Simone Peter, president of the federal renewable energies association BEE, said: "The government has effectively given up on its 65% target of renewables share in electricity consumption to 2030. Adding together the electricity contributions from the different renewables foreseen in the draft indicates an up to 4.5% reduction in electricity consumption to 2030. That is unrealistic."

"Consumption will increase due to sector coupling, hydrogen applications and increasing electrification in transport.

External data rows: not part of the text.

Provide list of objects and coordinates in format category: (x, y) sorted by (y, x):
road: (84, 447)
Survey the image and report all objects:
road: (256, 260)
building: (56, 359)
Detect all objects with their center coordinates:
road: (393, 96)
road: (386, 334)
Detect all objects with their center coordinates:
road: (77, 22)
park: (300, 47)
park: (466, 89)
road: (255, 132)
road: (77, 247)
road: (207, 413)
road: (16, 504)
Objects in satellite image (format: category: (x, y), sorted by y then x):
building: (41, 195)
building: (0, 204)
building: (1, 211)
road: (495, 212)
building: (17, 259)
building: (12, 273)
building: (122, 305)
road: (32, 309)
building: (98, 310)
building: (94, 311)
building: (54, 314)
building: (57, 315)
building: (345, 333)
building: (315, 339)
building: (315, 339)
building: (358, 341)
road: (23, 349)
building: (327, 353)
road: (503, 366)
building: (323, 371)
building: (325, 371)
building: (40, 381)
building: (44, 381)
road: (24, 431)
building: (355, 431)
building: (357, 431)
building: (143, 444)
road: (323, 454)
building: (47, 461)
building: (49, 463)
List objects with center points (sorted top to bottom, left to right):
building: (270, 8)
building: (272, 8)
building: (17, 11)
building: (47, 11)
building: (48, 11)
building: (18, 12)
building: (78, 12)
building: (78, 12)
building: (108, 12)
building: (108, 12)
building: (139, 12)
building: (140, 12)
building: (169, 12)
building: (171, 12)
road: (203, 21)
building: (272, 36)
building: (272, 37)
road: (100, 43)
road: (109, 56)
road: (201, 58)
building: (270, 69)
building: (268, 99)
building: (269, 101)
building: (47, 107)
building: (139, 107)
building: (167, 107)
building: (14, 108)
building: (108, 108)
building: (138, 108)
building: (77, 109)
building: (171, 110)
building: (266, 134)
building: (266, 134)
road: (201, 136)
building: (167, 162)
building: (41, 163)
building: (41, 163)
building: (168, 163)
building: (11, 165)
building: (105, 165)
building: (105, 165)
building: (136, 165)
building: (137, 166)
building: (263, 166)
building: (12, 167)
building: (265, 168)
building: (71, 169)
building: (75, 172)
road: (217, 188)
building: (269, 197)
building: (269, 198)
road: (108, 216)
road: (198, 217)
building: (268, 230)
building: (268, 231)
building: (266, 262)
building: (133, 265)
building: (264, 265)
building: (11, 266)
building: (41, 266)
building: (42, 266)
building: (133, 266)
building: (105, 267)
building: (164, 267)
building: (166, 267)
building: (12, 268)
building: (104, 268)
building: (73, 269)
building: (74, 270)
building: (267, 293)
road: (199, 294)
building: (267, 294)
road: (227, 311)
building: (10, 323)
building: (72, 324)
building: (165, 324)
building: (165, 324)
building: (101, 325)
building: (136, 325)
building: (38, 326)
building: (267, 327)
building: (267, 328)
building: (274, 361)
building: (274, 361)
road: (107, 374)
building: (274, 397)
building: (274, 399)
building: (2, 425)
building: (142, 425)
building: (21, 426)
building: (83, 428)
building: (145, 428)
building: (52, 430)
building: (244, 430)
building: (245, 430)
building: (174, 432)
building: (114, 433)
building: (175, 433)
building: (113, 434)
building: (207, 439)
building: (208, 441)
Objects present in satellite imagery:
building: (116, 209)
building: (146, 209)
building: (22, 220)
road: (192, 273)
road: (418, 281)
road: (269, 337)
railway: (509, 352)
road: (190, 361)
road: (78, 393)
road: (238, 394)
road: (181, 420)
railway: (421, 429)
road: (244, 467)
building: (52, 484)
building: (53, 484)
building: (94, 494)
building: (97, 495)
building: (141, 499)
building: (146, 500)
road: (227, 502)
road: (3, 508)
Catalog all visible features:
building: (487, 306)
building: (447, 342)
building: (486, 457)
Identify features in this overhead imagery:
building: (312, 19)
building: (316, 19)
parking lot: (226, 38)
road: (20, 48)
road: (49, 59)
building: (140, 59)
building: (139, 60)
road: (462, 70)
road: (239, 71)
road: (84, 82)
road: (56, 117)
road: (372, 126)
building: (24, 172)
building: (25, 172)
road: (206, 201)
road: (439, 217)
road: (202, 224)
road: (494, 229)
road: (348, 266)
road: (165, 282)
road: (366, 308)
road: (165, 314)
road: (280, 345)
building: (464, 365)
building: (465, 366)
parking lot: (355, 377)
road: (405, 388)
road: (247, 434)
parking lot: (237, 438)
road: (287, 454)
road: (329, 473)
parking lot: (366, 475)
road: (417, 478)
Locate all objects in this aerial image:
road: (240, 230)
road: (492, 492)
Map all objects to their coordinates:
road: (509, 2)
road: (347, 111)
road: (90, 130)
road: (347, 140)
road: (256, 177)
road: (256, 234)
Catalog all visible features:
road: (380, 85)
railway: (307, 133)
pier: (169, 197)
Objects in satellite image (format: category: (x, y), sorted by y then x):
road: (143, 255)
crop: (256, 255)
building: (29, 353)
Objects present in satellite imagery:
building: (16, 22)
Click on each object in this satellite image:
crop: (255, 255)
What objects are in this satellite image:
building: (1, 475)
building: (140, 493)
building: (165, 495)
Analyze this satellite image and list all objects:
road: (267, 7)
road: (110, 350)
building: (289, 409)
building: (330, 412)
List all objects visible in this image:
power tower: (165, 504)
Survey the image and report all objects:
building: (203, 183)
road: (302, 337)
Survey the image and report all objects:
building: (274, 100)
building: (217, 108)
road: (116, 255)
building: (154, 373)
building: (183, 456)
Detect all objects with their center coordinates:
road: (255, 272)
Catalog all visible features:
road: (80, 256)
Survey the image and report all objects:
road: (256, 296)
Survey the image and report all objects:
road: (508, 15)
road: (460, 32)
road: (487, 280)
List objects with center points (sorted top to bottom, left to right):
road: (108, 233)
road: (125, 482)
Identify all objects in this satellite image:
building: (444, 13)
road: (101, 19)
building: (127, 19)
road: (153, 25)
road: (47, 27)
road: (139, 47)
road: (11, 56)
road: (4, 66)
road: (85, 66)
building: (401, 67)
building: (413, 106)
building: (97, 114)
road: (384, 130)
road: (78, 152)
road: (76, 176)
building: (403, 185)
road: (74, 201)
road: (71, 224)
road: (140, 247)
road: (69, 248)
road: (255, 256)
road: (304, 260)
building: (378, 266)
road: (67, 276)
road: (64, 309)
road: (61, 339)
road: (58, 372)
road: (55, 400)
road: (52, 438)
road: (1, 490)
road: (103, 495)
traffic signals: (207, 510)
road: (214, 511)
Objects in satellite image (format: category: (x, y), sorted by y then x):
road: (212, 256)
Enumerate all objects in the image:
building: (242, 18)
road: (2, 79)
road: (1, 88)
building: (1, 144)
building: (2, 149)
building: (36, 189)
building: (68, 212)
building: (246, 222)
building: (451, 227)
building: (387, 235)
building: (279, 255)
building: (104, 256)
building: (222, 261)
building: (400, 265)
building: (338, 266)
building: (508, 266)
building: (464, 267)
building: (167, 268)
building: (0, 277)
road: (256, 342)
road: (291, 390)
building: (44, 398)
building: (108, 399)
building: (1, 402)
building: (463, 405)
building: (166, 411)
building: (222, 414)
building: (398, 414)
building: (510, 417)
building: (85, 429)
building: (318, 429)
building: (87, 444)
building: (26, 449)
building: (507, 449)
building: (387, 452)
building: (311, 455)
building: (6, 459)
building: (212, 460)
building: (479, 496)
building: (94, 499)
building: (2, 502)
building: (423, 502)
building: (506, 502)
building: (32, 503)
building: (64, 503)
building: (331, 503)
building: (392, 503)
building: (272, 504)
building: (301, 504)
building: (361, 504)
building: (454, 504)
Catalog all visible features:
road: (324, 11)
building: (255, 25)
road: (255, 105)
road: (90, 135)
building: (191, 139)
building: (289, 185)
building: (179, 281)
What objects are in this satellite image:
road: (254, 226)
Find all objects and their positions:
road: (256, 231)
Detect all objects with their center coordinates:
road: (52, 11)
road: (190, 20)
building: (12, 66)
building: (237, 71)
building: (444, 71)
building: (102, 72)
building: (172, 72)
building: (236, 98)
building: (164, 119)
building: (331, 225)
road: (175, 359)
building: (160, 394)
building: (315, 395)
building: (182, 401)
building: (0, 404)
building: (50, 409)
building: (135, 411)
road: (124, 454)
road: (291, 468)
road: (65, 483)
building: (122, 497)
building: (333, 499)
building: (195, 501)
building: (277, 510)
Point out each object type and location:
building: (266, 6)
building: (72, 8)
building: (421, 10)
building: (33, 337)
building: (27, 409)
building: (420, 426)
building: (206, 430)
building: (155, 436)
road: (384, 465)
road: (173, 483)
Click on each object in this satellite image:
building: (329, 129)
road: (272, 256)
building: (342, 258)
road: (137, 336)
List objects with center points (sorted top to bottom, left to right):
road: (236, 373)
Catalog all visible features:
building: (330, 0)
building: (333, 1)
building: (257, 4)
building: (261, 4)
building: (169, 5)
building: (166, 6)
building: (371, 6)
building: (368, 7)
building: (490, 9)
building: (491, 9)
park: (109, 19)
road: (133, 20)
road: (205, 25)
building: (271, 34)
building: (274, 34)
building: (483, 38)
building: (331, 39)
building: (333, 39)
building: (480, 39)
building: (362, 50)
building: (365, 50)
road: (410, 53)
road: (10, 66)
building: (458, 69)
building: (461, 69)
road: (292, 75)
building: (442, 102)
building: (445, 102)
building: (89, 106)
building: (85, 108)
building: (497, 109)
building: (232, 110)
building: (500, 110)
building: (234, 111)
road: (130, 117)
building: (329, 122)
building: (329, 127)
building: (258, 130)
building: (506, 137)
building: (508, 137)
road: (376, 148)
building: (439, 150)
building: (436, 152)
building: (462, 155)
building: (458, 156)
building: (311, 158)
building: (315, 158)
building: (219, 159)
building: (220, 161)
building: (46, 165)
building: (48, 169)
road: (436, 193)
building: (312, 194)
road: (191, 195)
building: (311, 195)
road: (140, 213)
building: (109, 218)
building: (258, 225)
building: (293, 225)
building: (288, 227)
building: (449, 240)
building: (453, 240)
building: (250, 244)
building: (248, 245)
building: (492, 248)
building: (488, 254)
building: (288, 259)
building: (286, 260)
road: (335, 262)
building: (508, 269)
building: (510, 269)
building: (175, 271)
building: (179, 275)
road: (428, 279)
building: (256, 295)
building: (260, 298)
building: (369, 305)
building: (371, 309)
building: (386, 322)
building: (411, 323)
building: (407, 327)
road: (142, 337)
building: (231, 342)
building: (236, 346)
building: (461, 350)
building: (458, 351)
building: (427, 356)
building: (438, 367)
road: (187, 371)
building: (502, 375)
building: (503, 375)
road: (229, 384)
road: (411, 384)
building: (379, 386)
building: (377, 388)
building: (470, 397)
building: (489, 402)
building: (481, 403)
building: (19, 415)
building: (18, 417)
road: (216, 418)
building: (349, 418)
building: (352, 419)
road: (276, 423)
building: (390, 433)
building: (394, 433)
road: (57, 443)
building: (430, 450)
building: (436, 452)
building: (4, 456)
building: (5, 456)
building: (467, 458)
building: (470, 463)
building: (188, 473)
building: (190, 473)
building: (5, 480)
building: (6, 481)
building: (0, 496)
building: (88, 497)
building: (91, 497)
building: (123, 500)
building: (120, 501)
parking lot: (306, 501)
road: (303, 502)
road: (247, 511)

Efficiency improvements won‘t compensate for these increases," she added.

The draft law does no justice to the current situation of bankruptcies, job cuts and declining value-added for the domestic wind industry, warned Stiftung Offshore, an offshore wind energy lobby group.

An additional 2GW of offshore wind is needed in the short term to use otherwise idle transmission capacity and stave off an industry slump, as well as a new target of at least 30GW by 2035 and a clear build-out perspective to 2040 and 2050, it said.

The Climate Protection Act and the Climate Protection Programme are both ill-conceived and incoherent with energy transition goals, complained Stefan Kapferer, head of Germany’s heavyweight federal energy and water federation, BDEW.

The Climate Protection Programme proposals, especially for onshore wind, will hinder reaching the 65% target for renewables share in the electricity consumption mix to 2030.

Instead of reducing barriers, onshore wind expansion is obstructed by an across-the-board minimum distance of turbines to dwellings.

The timid introduction of CO2 pricing and inadequate electricity price reductions are just as disappointing, Kapferer added.

Hydrogen

Stiftung Offshore also noted hydrogen production using wind power is hardly mentioned on in the act.

However, as part of the Energiewende, Germany’s transition to non-nuclear, sustainable power sources, the Ministry of Education and Research will pump an additional €300 million into research on green hydrogen by 2023.

Approximately €180 million has already been allocated to such research in the coming years.